La seguridad que transmitía una elevada EV puede debilitarse si las consecuencias de la sobremortalidad por esta enfermedad fuesen muy acusadas, o fuesen más acusadas en España que en el resto de países que forman el grupo con EV más altas del mundo (España, Suiza, Japón, Francia, Italia, Canadá, Corea del Sur, etc.; OMS, 2019 (3)). Esto no se conocerá hasta que existan datos definitivos, y que previsiblemente llegarán después de un año. La alta EV se había convertido en un emblema para  España.

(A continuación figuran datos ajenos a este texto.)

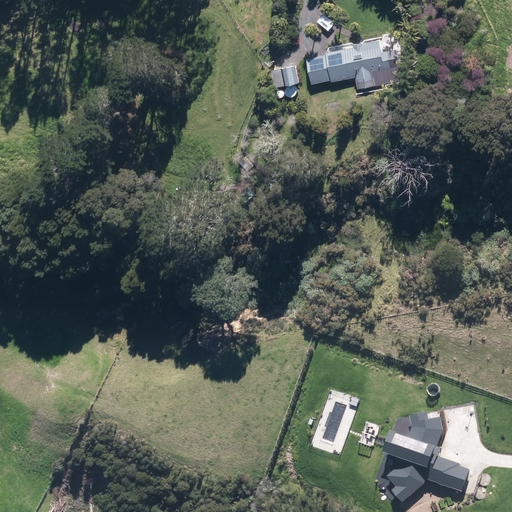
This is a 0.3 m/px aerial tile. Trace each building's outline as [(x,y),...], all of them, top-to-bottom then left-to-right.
[(387,52),(384,40),(367,43),(359,44),(359,47),(331,52),(332,54),(312,58),(317,83),(336,80),(337,82),(361,77),(362,82),(379,78),(377,71),(396,67),(393,51),(387,52)] [(282,87),(305,82),(301,66),(278,70),(282,87)] [(323,85),(316,87),(318,94),(325,92),(323,85)] [(289,99),(291,111),(312,107),(309,95),(289,99)] [(245,156),(239,162),(249,171),(255,165),(245,156)] [(250,190),(242,198),(248,203),(255,195),(250,190)]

Esta Nota temprana y rápida pretende realizar una simulación de cómo repercutiría la sobremortalidad ocasionada por la enfermedad COVID-19 en la esperanza de vida de la población residente en España. Tiene como objetivo ofrecer información sobre el comportamiento de su EV por edad y sexo, ocasionado por esa sobremortalidad y concienciar a la gente de la necesidad de persistir en las medidas de distanciamiento social que se han demostrado eficaces en la contención de los contagios, de la enfermedad y de los fallecimientos. Conviene señalar que los datos de mortalidad  con los que se construye esta simulación son incompletos (4),  por lo que los resultados son provisionales (5).

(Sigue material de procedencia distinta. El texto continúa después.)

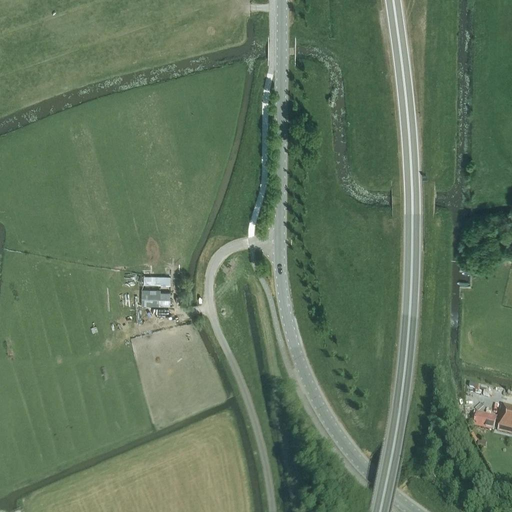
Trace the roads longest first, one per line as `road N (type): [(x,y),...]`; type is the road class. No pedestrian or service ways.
road 1 (trunk): [(379,511),(409,312),(407,115)]
road 2 (unclassified): [(272,511),(259,440),(213,320),(209,284),(228,249),(279,242)]
road 3 (secondary): [(413,511),(350,452),(314,398),(285,313),(279,242)]
road 4 (secondary): [(279,242),(281,0)]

Para este ejercicio de simulación se procede a “trasladar” la mortalidad provocada por el brote infeccioso de marzo-abril de 2020, considerada como un extra o sobremortalidad, al escenario de 2018, año donde nos encontramos  con suficientes datos (población y defunciones por edad) para la construcción de una tabla de mortalidad. Se calcula una primera tabla con las defunciones de 2018, y una segunda con las mismas defunciones, pero adicionadas con la sobremortalidad provocada por el coronavirus de este brote de COVID-19, cuando se ha superado el pico de máxima mortalidad (datos de fallecidos a 25-4-2020); también se ha seleccionado esta fecha pues se observa un cambio en el exceso de mortalidad registrado en el Sistema de monitarización de la mortalidad diaria (MOMO): las defunciones observadas se acercan a las estimadas (tras un período de exceso de 11 de marzo-25 de abril, 2020). Se comparan ambas tablas para ver la pérdida en EV del segundo escenario, el de la simulación, el que correspondería a las tablas de mortalidad de 2020, teniendo en cuenta las salvedades citadas.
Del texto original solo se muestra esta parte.